Der Forderung nach weiteren Handelsliberalisierungen liegt das Argument zugrunde, dass Liberalisierung und Globalisierung zu ökonomischem Wachstum und zu Wohlstand verhelfen. Dieses Argument ist auch in der Präambel der WTO festgehalten: Die WTO-Regeln sollen dazu beitragen, weltweit den Lebensstandard zu erhöhen, Vollbeschäftigung und höhere Einkommen zu garantieren - und dies ausdrücklich in Übereinstimmung mit einer nachhaltigen Entwicklung.
Mit diesem Papier will die Erklärung von Bern
Stellung nehmen zu der Forderung nach weiteren Liberalisierungsschritten
Mängel der seit 1995 bestehenden Institution WTO, der WTO-Abkommen und insbesondere ihrer Umsetzung aufzeigen
Notwendige Massnahmen für eine sozial- und umweltverträglichere Entwicklung des Welthandels unter der Welthandelsorganisation vorschlagen

Voraussetzungen schaffen für eine nachhaltigere Entwicklung
1. Überprüfung der in der Uruguay-Runde ausgehandelten Abkommen und deren Auswirkungen
2. Gleichstellung von Drittweltländern
3. Integration von Umweltanliegen
4. Beachtung der sozialen Rechte
5. Neues Verhältnis der WTO zum UN-System und zur Zivilgesellschaft

1. Überprüfung der in der Uruguay-Runde ausgehandelten Abkommen und deren Auswirkungen
Handelsliberalisierung dient nicht automatisch sozialen und ökologischen Zielen.

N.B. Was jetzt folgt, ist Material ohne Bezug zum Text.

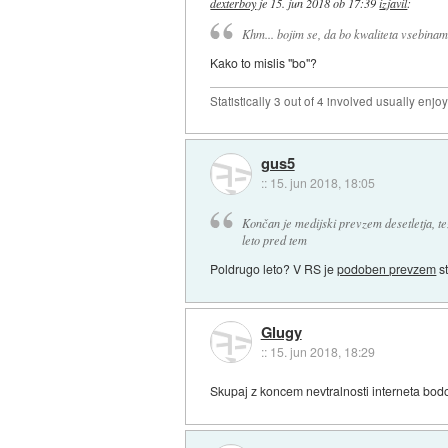
dexterboy
je
15. jun 2018 ob 17:39
izjavil
:
Khm... bojim se, da bo kwaliteta vsebinam 
Kako to mislis "bo"?
Statistically 3 out of 4 involved usually en
gus5
::
15. jun 2018, 18:05
Končan je medijski prevzem desetletja, tež
leto pred tem
Poldrugo leto? V RS je
podoben prevzem
st
Glugy
::
15. jun 2018, 18:29
Skupaj z koncem nevtralnosti interneta bod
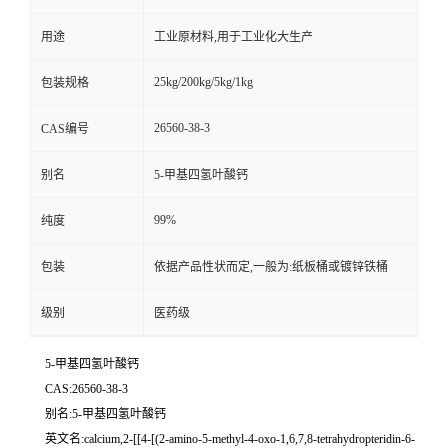
用途
工业原材料,用于工业化大生产
25kg/200kg/5kg/1kg
包装规格
26560-38-3
CAS编号
别名
5-甲基四氢叶酸钙
99%
纯度
包装
依据产品性状而定,一般为:纸板桶或镀锌铁桶
级别
医药级
5-甲基四氢叶酸钙
CAS:26560-38-3
别名:5-甲基四氢叶酸钙
英文名:calcium,2-[[4-[(2-amino-5-methyl-4-oxo-1,6,7,8-tetrahydropteridin-6-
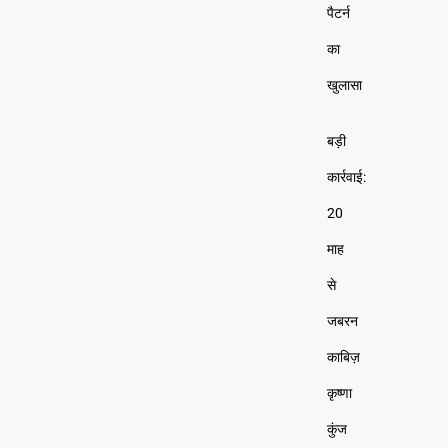
पैटर्न
का
खुलासा
बड़ी
कार्रवाई:
20
माह
से
जबरन
काबिज़
कृष्णा
कुंज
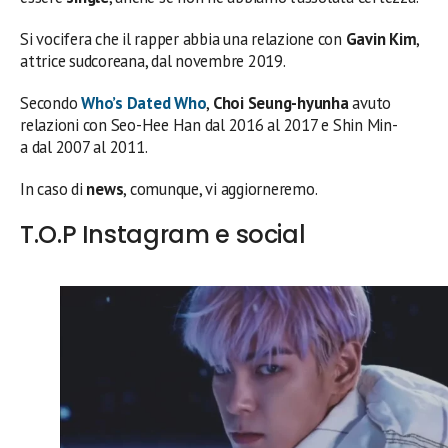
Si vocifera che il rapper abbia una relazione con
Gavin Kim
,
attrice sudcoreana, dal novembre 2019.
Secondo
Who’s Dated Who
,
Choi Seung-hyunha
avuto
relazioni con Seo-Hee Han dal 2016 al 2017 e Shin Min-
a dal 2007 al 2011.
In caso di
news
, comunque, vi aggiorneremo.
T.O.P Instagram e social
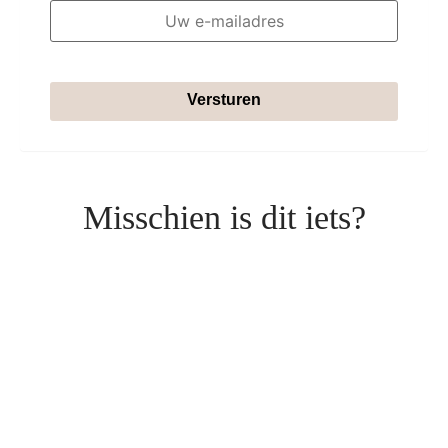
Versturen
Misschien is dit iets?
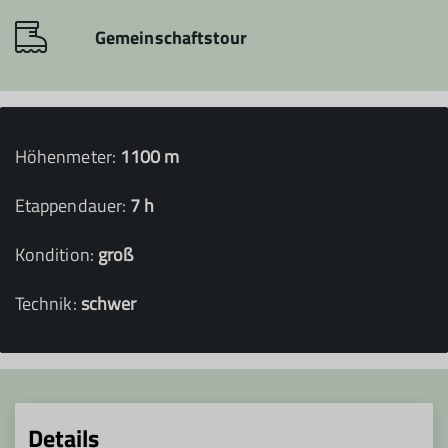
Gemeinschaftstour
Höhenmeter:
1100 m
Etappendauer:
7 h
Kondition:
groß
Technik:
schwer
Details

Noch sind aber die reellen Auswirkungen der handelspolitischen Abkommen - soweit sie überhaupt schon in Kraft sind - weitgehend unbekannt. Wohl existiert innerhalb der WTO eine gewisse Überprüfung der Umsetzung der WTO-Abkommen: die sogenannten «Trade Policy Reviews». Diese von der WTO und von den Regierungen verfassten Berichte bewerteten aber bis anhin die Politik der Mitgliedsländer ausschliesslich an der Umsetzung der Liberalisierungsziele.
Notwendige Massnahmen für die Überprüfung der Abkommen:
Umfassendere Kriterien
Bevor weitere Sektoren einer Liberalisierung unterzogen werden, ist es notwendig, die Auswirkungen der in der Uruguay-Runde ausgehandelten und in Kraft gesetzten Abkommen sehr viel eingehender zu untersuchen. Um Analysen zu gewinnen, eignet sich nebst detaillierten Länderstudien als Ausgangspunkt der regelmässige Überprüfungsmechanismus («Trade Policy Reviews») der WTO. Für die unter dem Überprüfungsmechanismus entstehenden Berichte müssen aber umfassendere Kriterien aufgestellt werden wie Auswirkungen auf die Umwelt, die soziale Situation, Arbeitnehmer- und Menschenrechte und die Situation der Frauen. Die an diesen Kriterien gemessenen Auswirkungen von Handelsliberalisierungen müssen ins Zentrum gestellt und auf der Makro-, Meso- sowie Mikroebene betrachtet werden. In die Betrachtungen müssen auch soziale und politische Aspekte miteinbezogen werden.
Unterschiedliche Auswirkungen auf Männer und Frauen besonders berücksichtigen
Die Erfahrungen der Strukturanpassungsprogramme haben gezeigt, dass Handelsliberalisierungen sehr unterschiedliche Auswirkungen auf Männer und Frauen haben können. Gender-Analysen waren jedoch in der WTO bis anhin kein Thema, entgegen der an der UN-Frauenkonferenz in Peking gemachten Verpflichtung zahlreicher Regierungen (auch der schweizerischen), Gender-Perspektiven in der makroökonomischen Politik mitzudenken.
Frauen sind besonders stark von Armut betroffen. Es ist darum notwendig, die Auswirkungen von Handelsliberalisierungen auf beide Geschlechter zu untersuchen. Dabei gilt es, die noch immer ganz unterschiedlichen Rollen von Männern und Frauen mitzuberücksichtigen wie den ungleichen Zugang zu Land und zu Krediten, den ungleichen Bildungsgrad, ungleich starke Belastungen durch Familienverpflichtungen etc.
Transparente, partizipative Bestandesaufnahme
Die Bestandesaufnahme muss in einem möglichst transparenten, partizipatorischen Prozess und unter Einbeziehung unabhängiger Expertisen durchgeführt werden. Die Regierungen müssen Wege und Verfahren suchen, um sowohl die betreffenden internationalen Institutionen als auch auf nationaler Ebene Gewerkschaften, Vertreter sozialer Bewegungen und Nichtregierungsorganisationen einbeziehen zu können. Auf Regierungsseite müssen in der Schweiz mindestens Vertreterinnen und Vertreter des Staatssekretariats für Wirtschaft, des Bundesamts für Umwelt, Wald und Landschaft und ev. des Bundesamts für Gesundheit vertreten sein und eng zusammen arbeiten.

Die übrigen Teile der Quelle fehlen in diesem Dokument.